Optical trapping is a novel technique that utilizes radiation pressure for the non-contact manipulation and control of micron sized particles including living cells and micro-organisms. Typically, optical trapping is performed using a high power microscope and a complicated optical setup to form a single beam optical gradient trap or `optical tweezers.' Recent work has demonstrated three dimensional optical trapping using the counterpropagating beams from two optical fiber cleaves. This results in a simple and low cost implementation of an optical trap. Our paper discuses a refinement of this technique using pigtailed 1.3 micrometers semiconductor lasers and tapered lensed optical fibers with hemispherically machined microlens ends. Our optical trap consists of two tapered fiber lenses separated by distances of between 100 and 400 microns, with optical power ranges between 2 and 40 mW. Adjusting the relative powers of the optical fibers allowed us to trap and position 3, 5 and 10 micron beads over axial distances of several hundred microns. Our refinements improve trap accessibility while simultaneously increasing the trap stability.

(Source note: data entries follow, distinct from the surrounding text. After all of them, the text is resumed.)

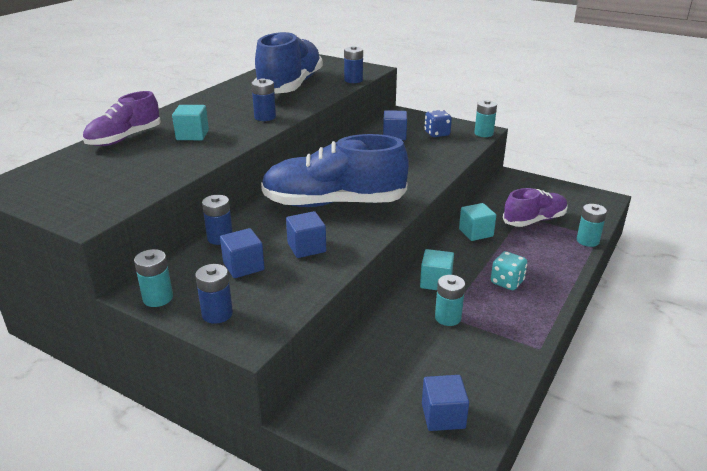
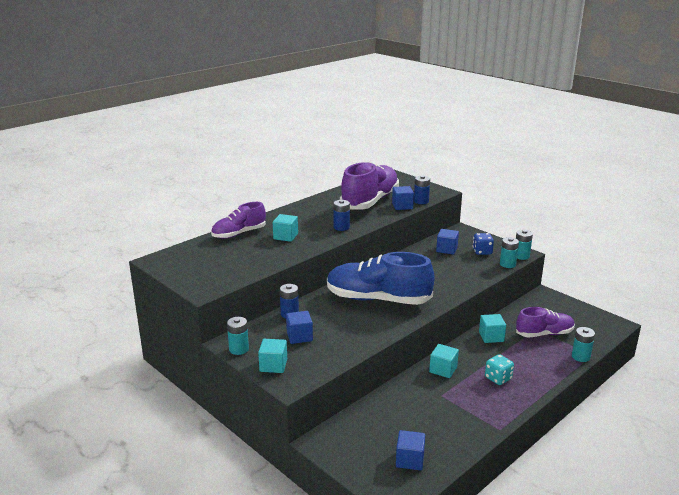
camera: 15 degrees right, 5 degrees down
blue battery [196,264,233,324] -> turquoise cube [258,339,287,373]
blue shoe [254,31,323,94] -> purple shoe [340,161,399,210]
blue cube [286,211,326,258] -> blue cube moved to [392,186,414,210]
turquoise battery [435,275,465,326] -> turquoise battery moved to [500,237,519,268]

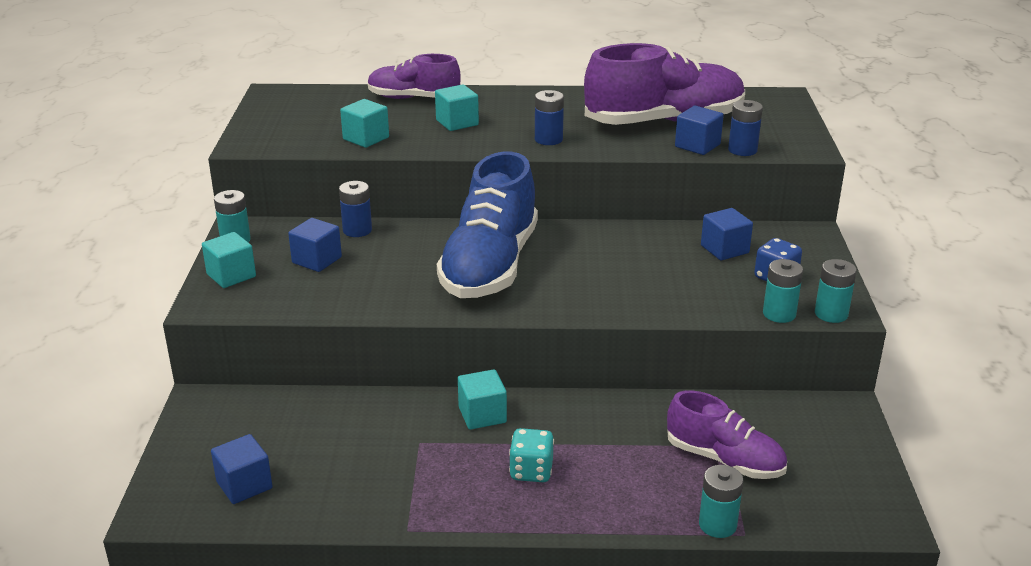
camera: 45 degrees right, 5 degrees up
blue shoe [327,252,435,305] -> blue shoe turned 135 degrees counterclockwise [437,152,538,298]
turquoise cube [479,314,506,343] -> turquoise cube moved to [340,99,389,148]

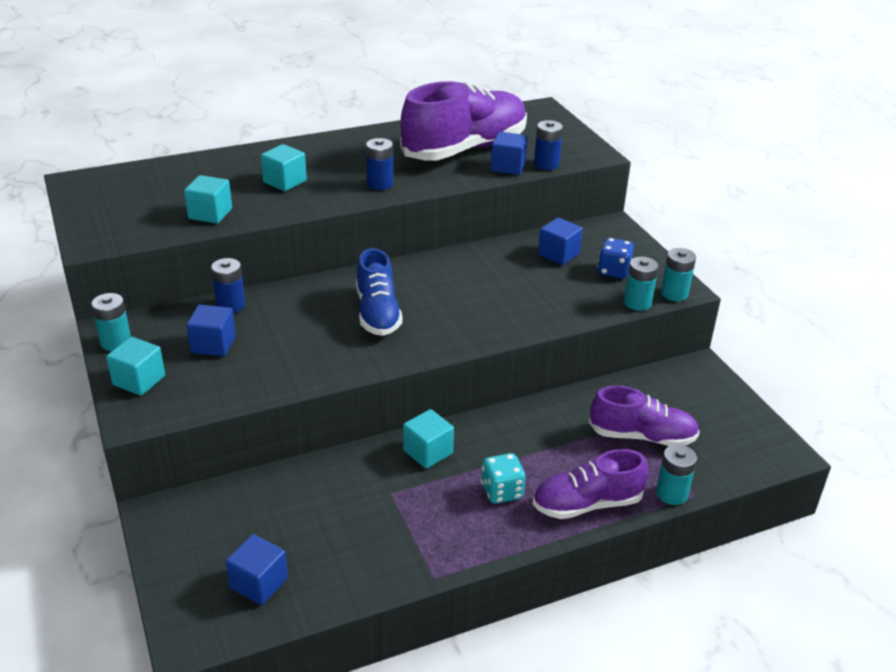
camera: 25 degrees left, 5 degrees up
purple shoe [368,54,461,99] -> purple shoe moved to [533,449,648,519]
blue shoe [437,152,538,298] -> blue shoe [356,248,403,336], size x0.59

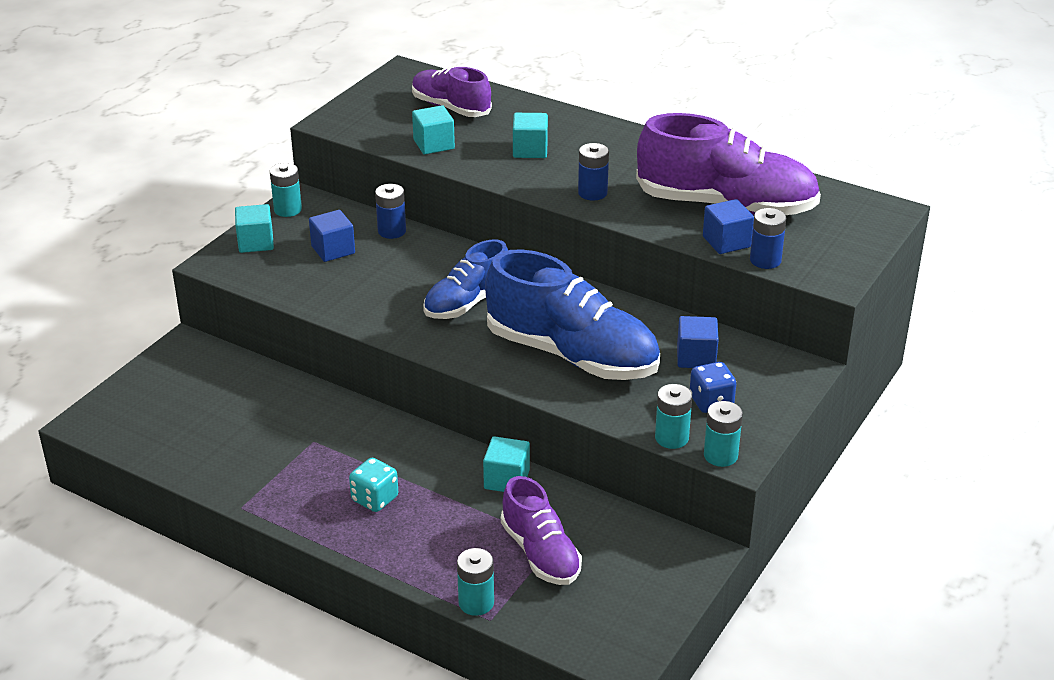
camera: 55 degrees right, 0 degrees up
blue cube [226,534,288,605] -> none
turquoise cube [403,409,454,469] -> turquoise cube moved to [483,436,530,492]
purple shoe [533,449,648,519] -> purple shoe moved to [412,67,492,117]
none -> blue shoe [485,250,660,380]

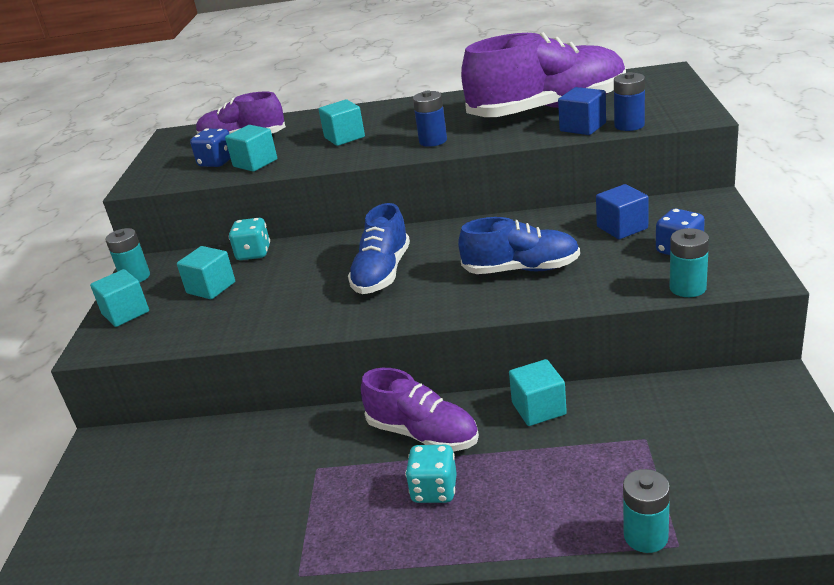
camera: 25 degrees left, 5 degrees down
blue cube [309,210,355,262] -> turquoise cube [177,246,235,299]
blue battery [375,184,406,239] -> turquoise dice [229,218,270,260]
blue shoe [485,250,660,380] -> blue shoe [458,217,580,274], size x0.59
purple shoe [501,476,582,585] -> purple shoe moved to [361,368,479,452]
turquoise battery [704,401,743,467] -> none
none -> blue dice [190,128,231,167]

We have also used a ray optics model to simulate the performance of the optical fiber trap and predict the forces generated throughout the trapping volume. Axial and transverse trapping efficiencies up to 0.1 are predicted. The model can be used to predict trap strength and stability for various combinations of fiber spacings and particle sizes. Experimental observations of trapping and manipulation of 3 micrometers , 5 micrometers , and 10 micrometers beads are also presented and compared to the model.